How to Cope with Depression at University

Depression affects a staggering 44 percent of college students, so it’s only normal to occasionally encounter a case of the blues during your studies. Movies like Animal House and Van Wilder provide an inaccurate depiction of college life. It’s actually a grind since day in and day out you’re faced with constant demands. You’re likely to be lonely being on your own for the first time with a support system that’s further away than its ever been. Fortunately there is help and here are a few tips to get you started.

Know thy enemy: There’s a lot of information floating around but much of it is myth. Particularly pervasive among young males is the notion that mental health problems make you weak. Depression has a physiological, genetic, and environmental etiology. You can take an individual with neurotransmitter problems and fulfill his or her every desire, but a depressed mood still can set in. Think of Richard Cory from Edward Arlington Robinson’s famous poem. On the other hand an individual with a strong constitution can be worn down by a string of bad luck. Depression can also come about as a side effect of medication. Ritalin is often used to treat ADHD symptoms but it can bring upon depression. Depression itself can cause a loss of concentration and performance in many activities. This feedback cycle serves to show just how easily a college student can get saddled with the condition.

Seek help: Depression inventories are available online and are a good way to decide if you ought to talk to a specialist. Many colleges have a clinic that you can go to talk with a staff psychologist. It’s amazing how unburdening yourself can free you up to take action in healthy ways. You’ll learn that your circumstances are not entirely your fault and come up with coping mechanisms that work specifically for you. Many people with depression have an orientation towards life called an internal locus of control. This means that they tend to see themselves as someone who can affect great changes both personally and in the wider world. While this tends to make them high achievers the reality of the illness is perhaps more crushing for them. They might feel a weakness to which they’re unaccustomed or anxiety that they cannot express.

If you’re generally skittish about the mental health profession forums and support groups are available anywhere you look. A cursory search will reveal groups nearby whose members are facing many of the same circumstances.
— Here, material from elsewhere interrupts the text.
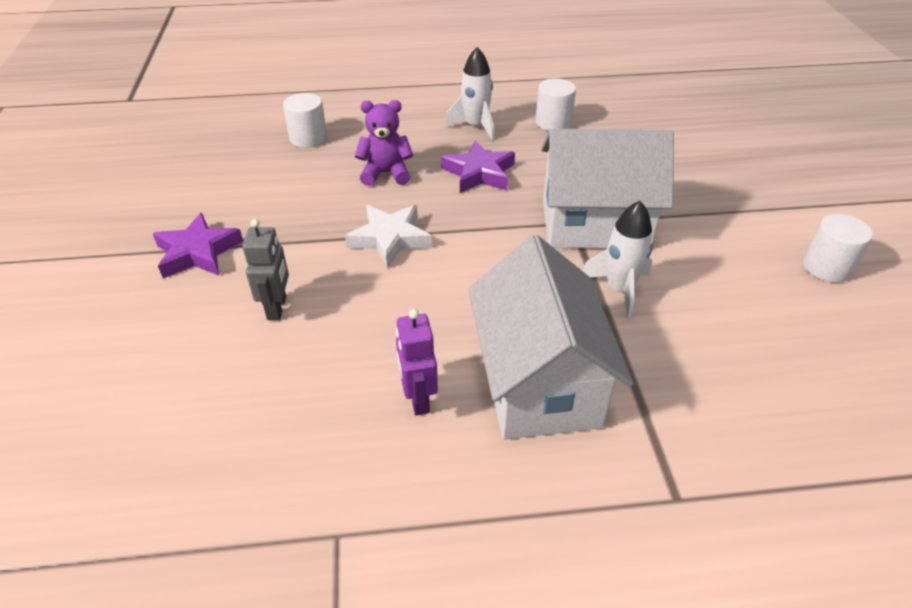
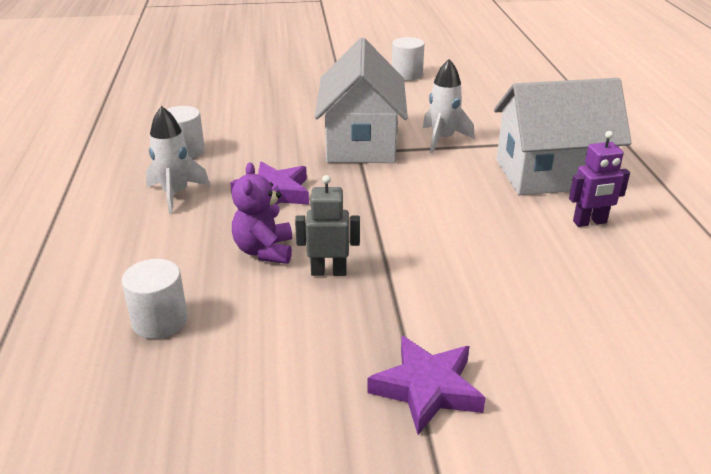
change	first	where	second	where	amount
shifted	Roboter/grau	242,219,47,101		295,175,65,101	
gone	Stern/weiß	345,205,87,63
Stay active: It’s noble that you want to maintain your 4.0 GPA but consider the price of your perfection. College is a time when you can explore and figure out the person you really are. Get involved with diverse activities and different social arenas to boost your mind’s depression resistance. When you base your entire sense of well-being on your grades the occasional bad mark is devastating. What if you have other sources of enrichment such as the band, the newspaper, or student government? Those three activities might raise your spirits enough to prevent depression from taking hold.

Meet new friends as even the biggest introvert can only benefit from getting out of their dorm! Sometimes just being around people can stop you from feeling a sense of isolation. If your parents are harrying you about studying all of the time be assertive with them. It can be hard for students whose parents have traditional values but it’ll be better for everyone if you’re assertive about what you need.

Monitor video game use: This must sound like heresy if you’re an avid gamer but mindlessly grinding your Night Elf isn’t helping your brain’s health. The mind becomes fit and able to more easily defend itself from depression when you vary your routine. Do something each day to boost your self-worth. Video games can mask depression and staring at a screen constantly is characteristic of the avoidance behavior so common in depression sufferers.

Take classes you like: There’s a reason this is the last one on the list. Though it sounds ridiculous one of this author’s favorite courses was Introduction to Opera. Another memorable one was a course on the Puritans. The first provided exposure to stories that would’ve otherwise been unfamiliar and the second introduced the concept of a living history. Never in your life will so much knowledge come so easily but you have to take risks to enjoy it. It’s easiest to cope with depression when your education means something to you. Just like a farmer keeps his land producing with crop rotation a detour into the byways of art history can keep your mind fertile.